→ Instructions for the task:
Below are some records. Retype exactly the lines from the one containing "pinky dip: (153, 180)" through the one containing "ring dip: (342, 438)", both included, skipping every picture.

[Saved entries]
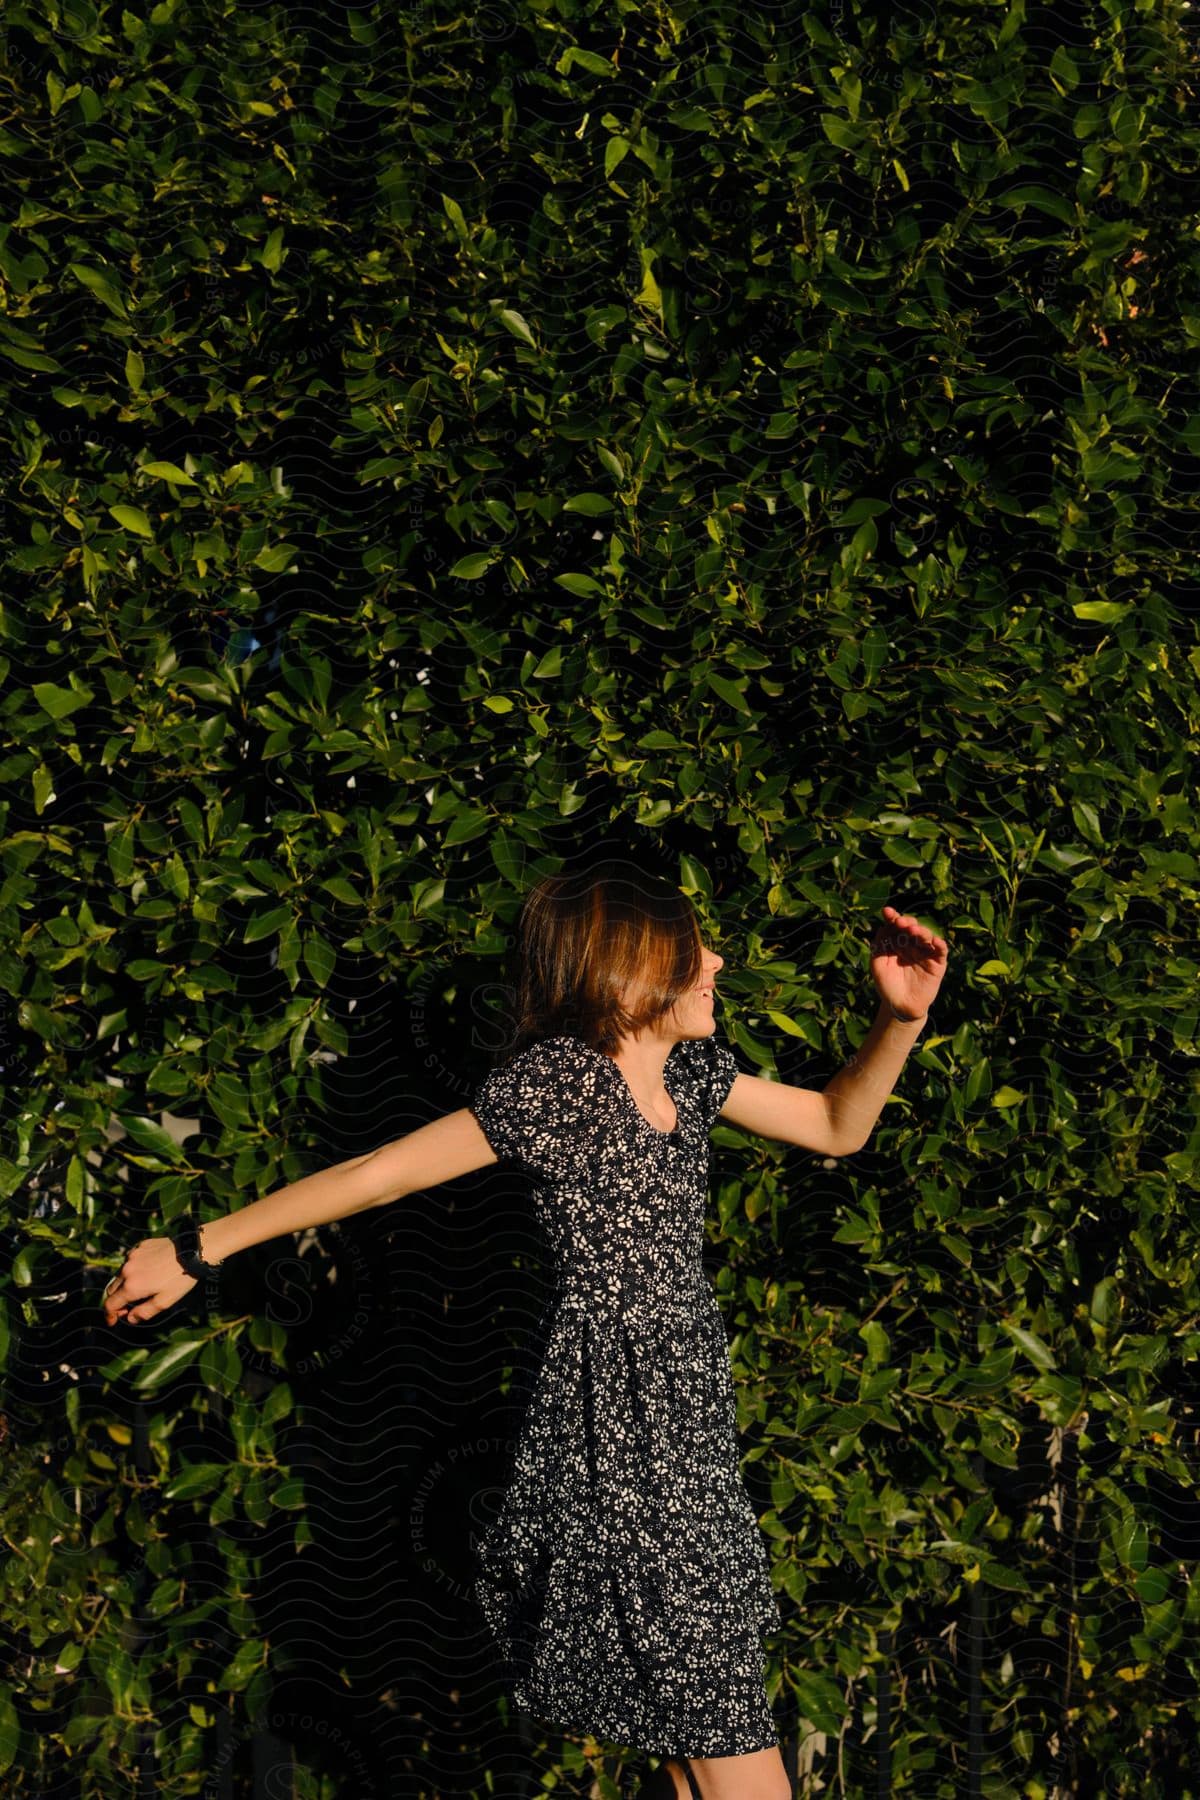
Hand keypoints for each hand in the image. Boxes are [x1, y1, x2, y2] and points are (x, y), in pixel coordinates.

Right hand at [101, 1238, 197, 1325]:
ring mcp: (131, 1256)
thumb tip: (129, 1318)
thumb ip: (144, 1312)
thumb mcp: (165, 1301)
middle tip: (127, 1308)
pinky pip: (129, 1261)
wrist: (191, 1250)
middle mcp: (126, 1270)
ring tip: (139, 1289)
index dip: (109, 1315)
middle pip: (112, 1289)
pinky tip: (146, 1272)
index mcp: (131, 1286)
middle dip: (116, 1301)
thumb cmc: (180, 1278)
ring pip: (119, 1274)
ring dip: (124, 1284)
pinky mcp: (139, 1246)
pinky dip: (132, 1270)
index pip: (110, 1304)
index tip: (113, 1321)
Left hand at [870, 906, 948, 1020]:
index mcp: (897, 943)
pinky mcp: (937, 964)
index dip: (893, 918)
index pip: (896, 927)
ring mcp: (925, 954)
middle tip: (900, 922)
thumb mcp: (878, 965)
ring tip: (913, 930)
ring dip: (921, 931)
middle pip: (912, 928)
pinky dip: (939, 945)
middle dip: (906, 922)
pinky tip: (935, 941)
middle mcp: (912, 945)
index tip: (887, 911)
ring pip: (926, 937)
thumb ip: (879, 947)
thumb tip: (883, 927)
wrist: (900, 1006)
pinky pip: (941, 952)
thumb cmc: (887, 985)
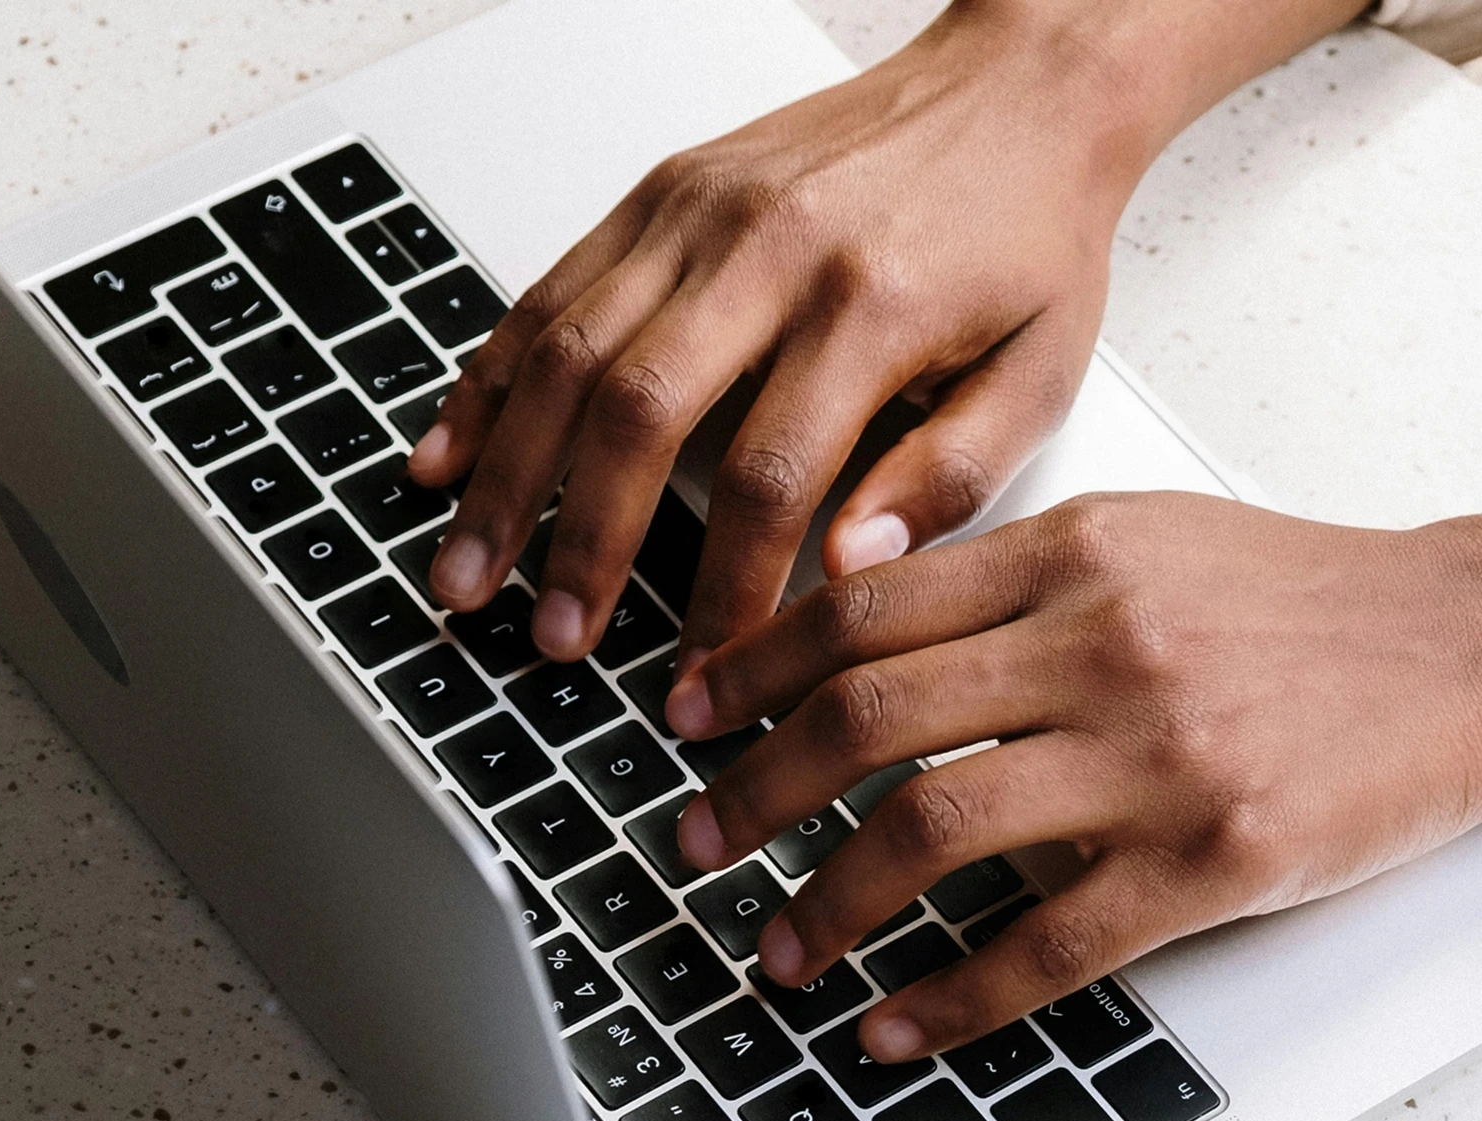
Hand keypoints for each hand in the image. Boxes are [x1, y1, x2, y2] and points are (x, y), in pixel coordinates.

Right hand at [405, 4, 1159, 664]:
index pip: (771, 479)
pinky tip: (448, 449)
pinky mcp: (662, 192)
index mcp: (871, 304)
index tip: (700, 673)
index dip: (722, 592)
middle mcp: (770, 249)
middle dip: (577, 540)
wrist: (1019, 79)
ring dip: (504, 473)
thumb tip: (849, 572)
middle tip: (547, 635)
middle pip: (637, 412)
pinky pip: (550, 290)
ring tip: (464, 568)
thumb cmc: (1027, 230)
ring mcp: (700, 213)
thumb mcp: (1041, 369)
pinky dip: (488, 377)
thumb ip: (950, 478)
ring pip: (567, 351)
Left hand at [662, 494, 1481, 1060]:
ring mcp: (1155, 754)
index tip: (687, 717)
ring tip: (777, 950)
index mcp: (1069, 554)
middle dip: (754, 792)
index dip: (750, 669)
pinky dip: (950, 997)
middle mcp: (1099, 644)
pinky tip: (890, 1027)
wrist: (1467, 648)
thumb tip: (847, 626)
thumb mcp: (1140, 541)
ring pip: (934, 829)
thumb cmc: (1293, 601)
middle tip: (694, 841)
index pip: (861, 608)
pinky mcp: (1213, 858)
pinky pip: (1047, 944)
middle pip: (867, 718)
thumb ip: (1000, 579)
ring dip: (828, 903)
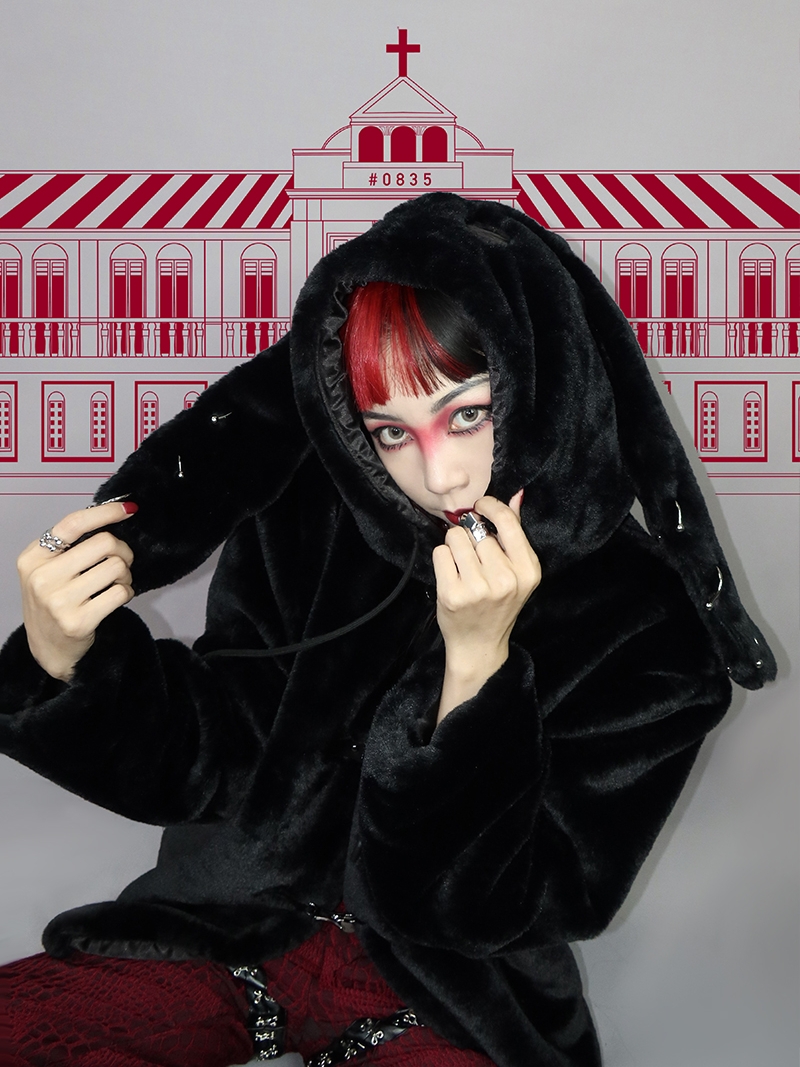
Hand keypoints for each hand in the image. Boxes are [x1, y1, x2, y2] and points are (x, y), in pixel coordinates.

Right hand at [16, 502, 137, 682]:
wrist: (48, 648)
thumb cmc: (54, 602)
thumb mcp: (48, 570)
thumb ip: (71, 546)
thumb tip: (113, 515)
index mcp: (33, 558)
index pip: (73, 524)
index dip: (105, 513)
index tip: (128, 509)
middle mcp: (42, 578)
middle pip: (104, 543)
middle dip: (122, 551)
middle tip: (121, 563)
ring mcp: (59, 602)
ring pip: (117, 567)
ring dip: (125, 575)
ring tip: (115, 584)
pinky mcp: (78, 622)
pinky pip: (120, 593)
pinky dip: (126, 593)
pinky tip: (115, 599)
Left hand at [432, 491, 540, 721]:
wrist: (480, 644)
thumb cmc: (498, 604)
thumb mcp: (517, 572)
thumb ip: (515, 533)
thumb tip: (516, 495)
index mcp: (528, 571)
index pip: (507, 522)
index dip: (490, 507)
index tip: (480, 507)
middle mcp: (506, 580)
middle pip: (476, 531)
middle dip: (471, 538)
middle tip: (475, 561)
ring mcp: (478, 588)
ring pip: (456, 538)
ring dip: (455, 547)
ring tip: (463, 567)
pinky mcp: (452, 594)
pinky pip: (440, 553)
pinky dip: (443, 560)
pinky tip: (452, 576)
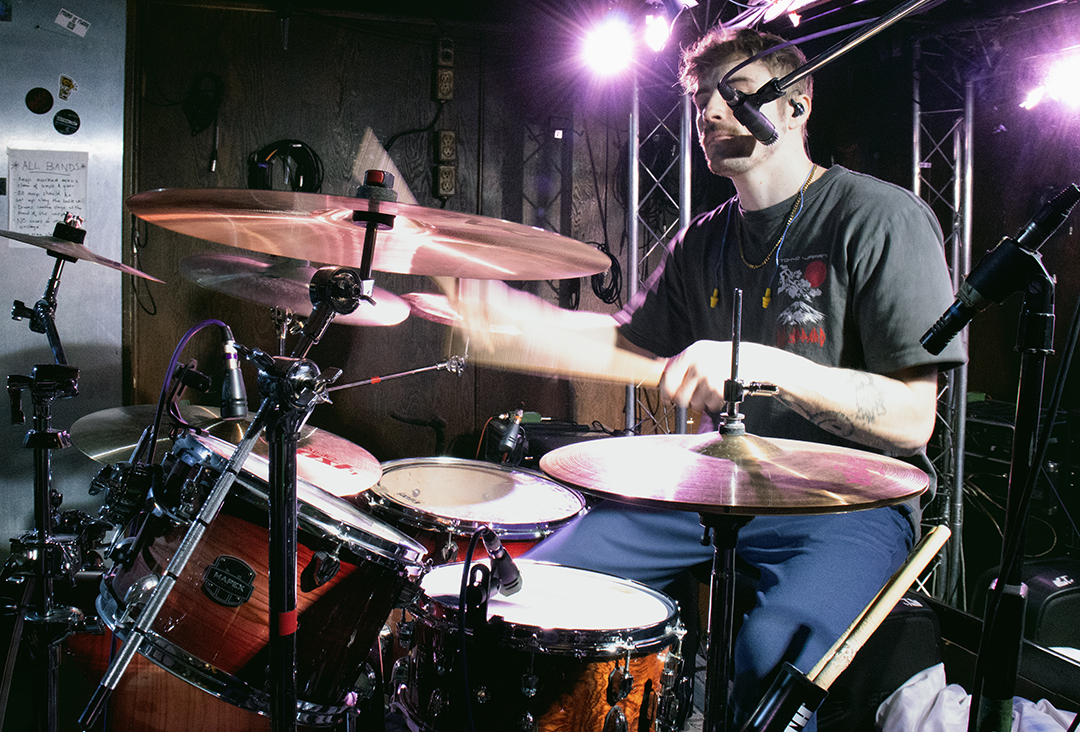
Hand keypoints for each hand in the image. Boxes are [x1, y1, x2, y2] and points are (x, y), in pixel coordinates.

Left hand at [660, 340, 777, 411]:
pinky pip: (709, 406)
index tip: (667, 398)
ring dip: (700, 402)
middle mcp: (699, 365)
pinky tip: (717, 392)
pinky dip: (712, 403)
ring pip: (695, 403)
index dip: (666, 391)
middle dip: (684, 400)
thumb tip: (660, 366)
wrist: (749, 359)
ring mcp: (710, 378)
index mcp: (691, 353)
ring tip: (708, 390)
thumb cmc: (722, 355)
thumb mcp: (700, 351)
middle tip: (689, 398)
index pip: (669, 377)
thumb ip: (680, 360)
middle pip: (680, 395)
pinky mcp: (721, 390)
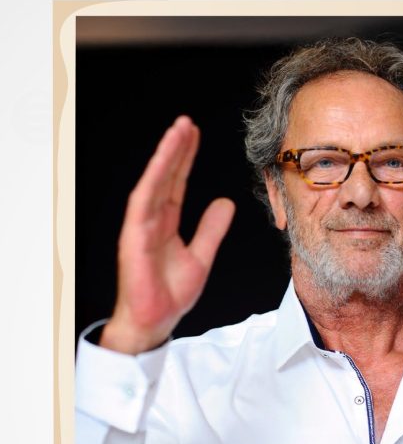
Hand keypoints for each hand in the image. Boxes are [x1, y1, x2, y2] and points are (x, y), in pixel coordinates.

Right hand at [100, 116, 235, 354]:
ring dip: (165, 156)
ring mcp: (140, 226)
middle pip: (165, 177)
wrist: (155, 320)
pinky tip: (162, 162)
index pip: (176, 183)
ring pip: (153, 183)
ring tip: (178, 131)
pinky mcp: (133, 237)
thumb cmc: (170, 293)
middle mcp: (151, 220)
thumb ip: (211, 229)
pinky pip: (143, 203)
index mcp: (165, 223)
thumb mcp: (201, 256)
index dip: (185, 159)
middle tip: (187, 123)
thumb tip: (226, 202)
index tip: (194, 135)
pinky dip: (153, 180)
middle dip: (176, 149)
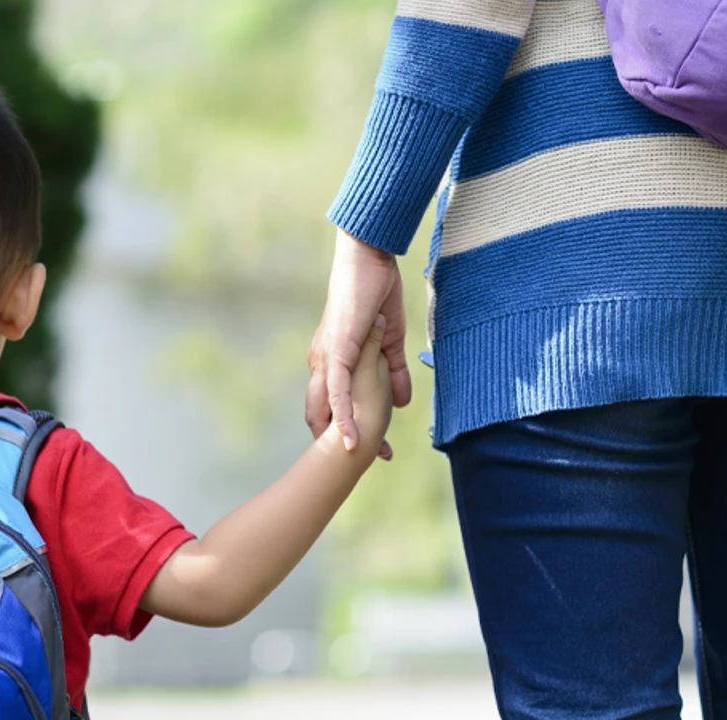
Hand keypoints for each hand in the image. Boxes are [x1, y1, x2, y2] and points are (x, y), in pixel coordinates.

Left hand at [306, 229, 410, 456]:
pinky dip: (344, 417)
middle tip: (367, 463)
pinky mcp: (337, 351)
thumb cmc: (374, 293)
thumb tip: (403, 401)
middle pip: (323, 416)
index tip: (370, 454)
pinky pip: (337, 392)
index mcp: (333, 362)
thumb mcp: (390, 341)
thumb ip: (395, 371)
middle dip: (341, 443)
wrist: (367, 259)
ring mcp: (327, 359)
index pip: (335, 406)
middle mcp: (322, 365)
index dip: (349, 431)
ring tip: (358, 463)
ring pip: (328, 409)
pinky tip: (351, 440)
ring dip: (342, 438)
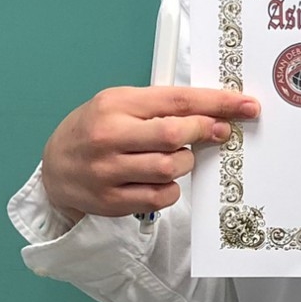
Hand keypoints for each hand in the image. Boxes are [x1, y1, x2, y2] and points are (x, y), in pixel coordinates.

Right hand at [41, 86, 259, 220]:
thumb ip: (159, 106)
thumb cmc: (95, 130)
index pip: (176, 100)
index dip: (216, 103)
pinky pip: (161, 196)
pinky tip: (160, 179)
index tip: (245, 106)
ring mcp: (108, 171)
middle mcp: (109, 136)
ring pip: (170, 168)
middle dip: (203, 132)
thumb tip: (212, 112)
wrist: (56, 168)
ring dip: (184, 162)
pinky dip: (171, 188)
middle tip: (216, 133)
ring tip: (175, 156)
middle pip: (173, 134)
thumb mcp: (120, 104)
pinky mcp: (111, 201)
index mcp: (115, 104)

→ Reply:
pinky dip: (153, 180)
middle dip: (176, 149)
Hand keypoints for each hand in the image. Boxes are [x1, y1, x2, y2] and points are (x, y), in pixel coordinates.

Left hand at [306, 229, 410, 456]:
pinky dip: (344, 417)
middle tip: (367, 463)
pinky mcp: (337, 351)
thumb cmc: (374, 293)
thumb tip: (403, 401)
middle pip: (323, 416)
index tip: (370, 454)
pinky pip: (337, 392)
index mcp: (333, 362)
thumb mcp: (390, 341)
thumb ip: (395, 371)
middle dip: (341, 443)
wrist: (367, 259)
ring mcp: (327, 359)
index pip: (335, 406)
middle mcp: (322, 365)
index dip: (349, 431)
ring tip: (358, 463)
ring pip: (328, 409)
pinky tip: (351, 440)
ring dip: (342, 438)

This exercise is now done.